Knowledge of the magnitude and frequency of low flows in streams, which are flows in a stream during prolonged dry weather, is fundamental for water-supply planning and design; waste-load allocation; reservoir storage design; and maintenance of water quality and quantity for irrigation, recreation, and wildlife conservation. This report presents the results of a statewide study for which regional regression equations were developed for estimating 13 flow-duration curve statistics and 10 low-flow frequency statistics at ungaged stream locations in Minnesota. The 13 flow-duration curve statistics estimated by regression equations include the 0.0001, 0.001, 0.02, 0.05, 0.1, 0.25, 0.50, 0.75, 0.9, 0.95, 0.99, 0.999, and 0.9999 exceedance-probability quantiles. The low-flow frequency statistics include annual and seasonal (spring, summer, fall, winter) 7-day mean low flows, seasonal 30-day mean low flows, and summer 122-day mean low flows for a recurrence interval of 10 years. Estimates of the 13 flow-duration curve statistics and the 10 low-flow frequency statistics are provided for 196 U.S. Geological Survey continuous-record streamgages using streamflow data collected through September 30, 2012.

The study area includes 196 streamgages located within Minnesota and 50 miles beyond the State’s borders in North Dakota, South Dakota, Iowa, and Wisconsin. The study area was divided into five regions that were developed in a previous study using the concept of hydrologic landscape units. Geographic information system software was used to calculate 18 characteristics investigated as potential explanatory variables in regression analyses for each streamgage drainage basin. Trend analyses indicated statistically significant trends in summer 7-day low flows that were not related to precipitation patterns for 19 streamgages. For 16 of these streamgages, the streamflow record was subset using structural change analysis to identify the most recent period of record without a significant trend. The three remaining streamgages with significant trends were excluded from the final analysis because the effective period of record without a significant trend was less than 10 years.

Because several streams in this study have zero flow as their minimum reported flow, weighted left-censored regression was used to analyze the flow data in an unbiased manner, with weights based on the number of years of record. A total of 115 regression equations were developed in this study to calculate flow-duration curve and low-flow frequency statistics for ungaged locations in the study area. In addition, data from 25 pairs of streamgages were used to develop drainage-area ratio equations that can be used to estimate streamflow statistics at ungaged locations on streams that have a streamgage in another location. Streamflow statistics estimated using regional regression and drainage-area ratio equations were compared among regions. For regions A, D, and E, drainagearea ratio equations were more accurate than regional regression equations for flows, but regional regression equations were more accurate for high flows. For region F, regional regression equations were consistently more accurate than drainage-area ratio equations. For region BC, the pattern in accuracies of regional regression and drainage-area ratio equations between low flows and high flows was not consistent.

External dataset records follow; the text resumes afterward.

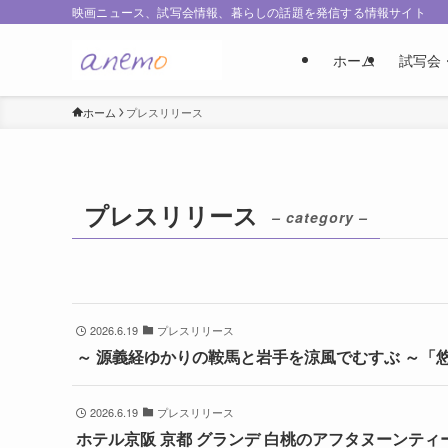
映画ニュース、試写会情報、暮らしの話題を発信する情報サイト
ホーム
試写会
ホーム
プレスリリース
プレスリリース
– category –
2026.6.19
プレスリリース
～ 源義経ゆかりの鞍馬と岩手を涼風でむすぶ ～「
2026.6.19
プレスリリース
ホテル京阪 京都 グランデ 白桃のアフタヌーンテ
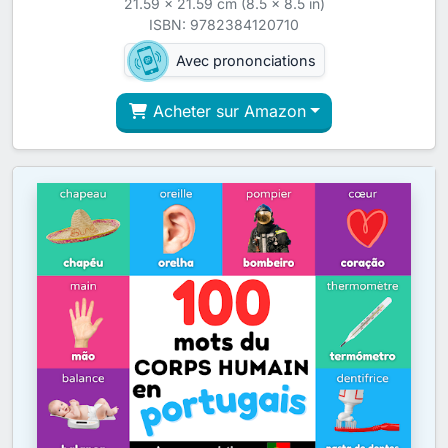
21.59 x 21.59 cm (8.5 x 8.5 in)
ISBN: 9782384120710
Avec prononciations
Acheter sur Amazon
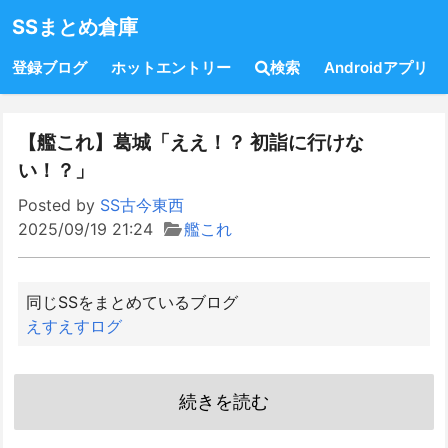
SSまとめ倉庫
登録ブログ
ホットエントリー
検索
Androidアプリ
【艦これ】葛城「ええ！？ 初詣に行けな
い！？」
Posted by
SS古今東西
2025/09/19 21:24
艦これ
同じSSをまとめているブログ
えすえすログ
続きを読む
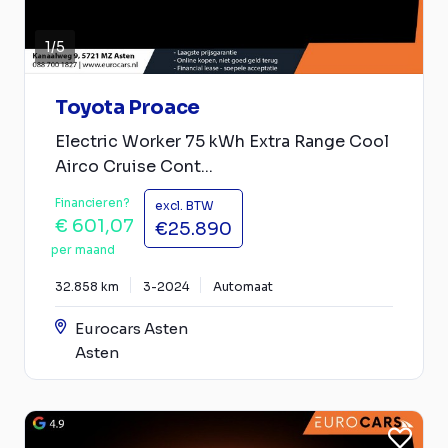
1
/
5
Toyota Proace
Electric Worker 75 kWh Extra Range Cool
Airco Cruise Cont...
Financieren?
excl. BTW
€ 601,07
€25.890
per maand
32.858 km
3-2024
Automaat
Eurocars Asten
Asten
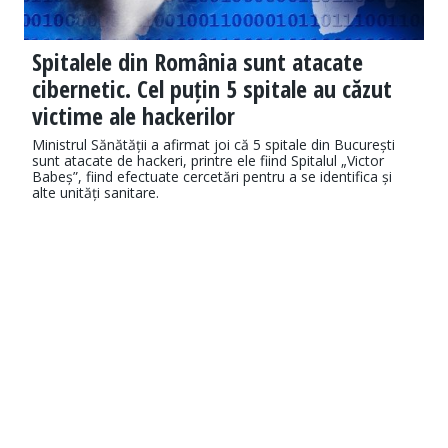
Spitalele din România sunt atacate
cibernetic. Cel puțin 5 spitale au căzut
victime ale hackerilor
Ministrul Sănătății a afirmat joi că 5 spitale din București
sunt atacate de hackeri, printre ele fiind Spitalul „Victor
Babeș”, fiind efectuate cercetări pentru a se identifica și
alte unități sanitare.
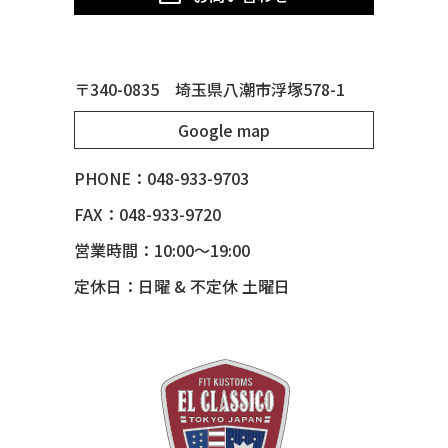
50 CHEVY TIN WOODIE WAGON
50 MERCURY *OX BLOOD*
51 CHEVY STYLE LINE
〒340-0835 埼玉県八潮市浮塚578-1
51 MERCURY
Google map
51 MERCURY *ART MORRISON
53 CHEVY BEL-AIR
PHONE：048-933-9703
54 CHEVY BEL-AIR
FAX：048-933-9720
54 CHEVY SUBURBAN
営業時間：10:00～19:00
54 CHEVY TIN WOODIE WAGON
定休日：日曜 & 不定休 土曜日
55 BUICK ROADMASTER
55 CHEVY 210
55 CHEVY HANDYMAN WAGON
55 FORD F100
56 BUICK SPECIAL * 565 *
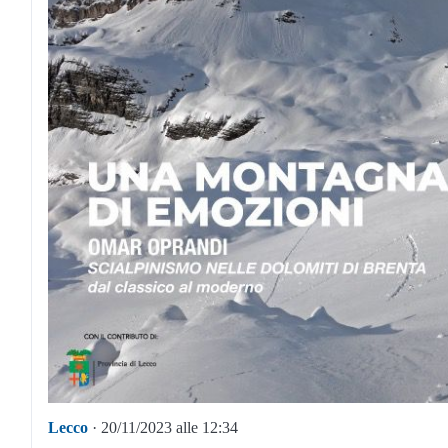
Lecco
· 20/11/2023 alle 12:34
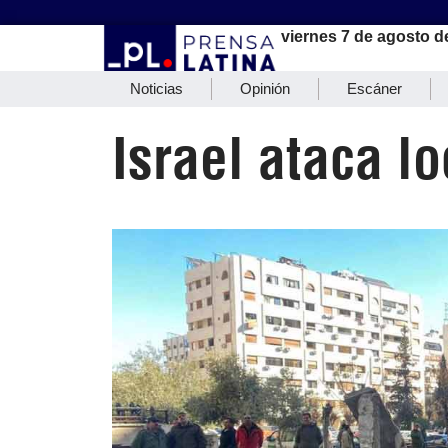
viernes 7 de agosto d
Noticias
Opinión
Escáner
Israel ataca lo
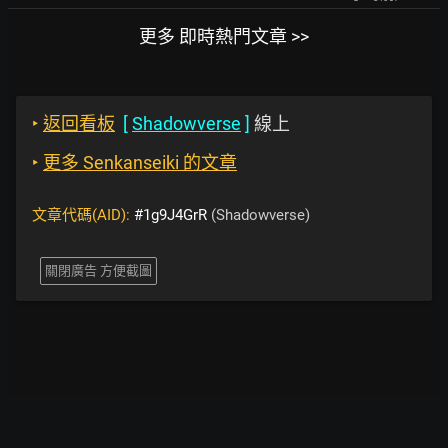
更多 即時熱門文章 >>
‣
返回看板
[
Shadowverse
]
線上
‣
更多 Senkanseiki 的文章
文章代碼(AID):
#1g9J4GrR
(Shadowverse)
關閉廣告 方便截圖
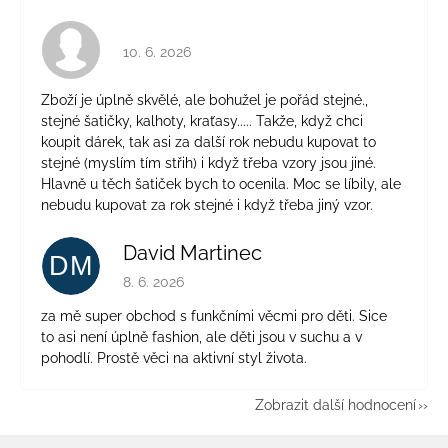
Hodnocení obchodu je 4 z 5 hvězdiček.
10. 6. 2026
Zboží je úplně skvělé, ale bohužel je pořád stejné.,
stejné šatičky, kalhoty, kraťasy..... Takže, když chci
koupit dárek, tak asi za další rok nebudu kupovat to
stejné (myslím tím střih) i když třeba vzory jsou jiné.
Hlavně u těch šatiček bych to ocenila. Moc se líbily, ale
nebudu kupovat za rok stejné i když třeba jiný vzor.
David Martinec
DM
Hodnocení obchodu je 5 z 5 hvězdiček.
8. 6. 2026
za mě super obchod s funkčními věcmi pro děti. Sice
to asi není úplně fashion, ale děti jsou v suchu a v
pohodlí. Prostě věci na aktivní styl života.
Zobrazit další hodnocení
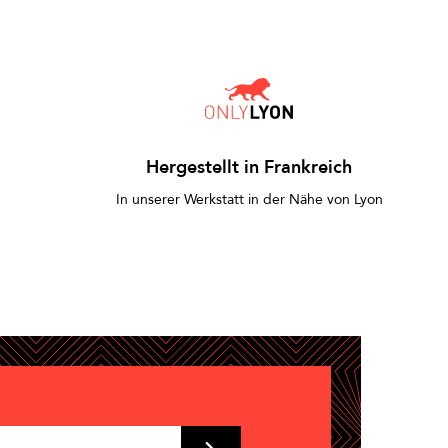
Hergestellt in Frankreich
In unserer Werkstatt in der Nähe von Lyon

Equations developed in this study apply only to stream locations where flows are not substantially affected by regulation, diversion, or urbanization. All equations presented in this study will be incorporated into StreamStats, a web-based geographic information system tool developed by the U.S. Geological Survey. StreamStats allows users to obtain streamflow statistics, basin characteristics, and other information for user-selected locations on streams through an interactive map.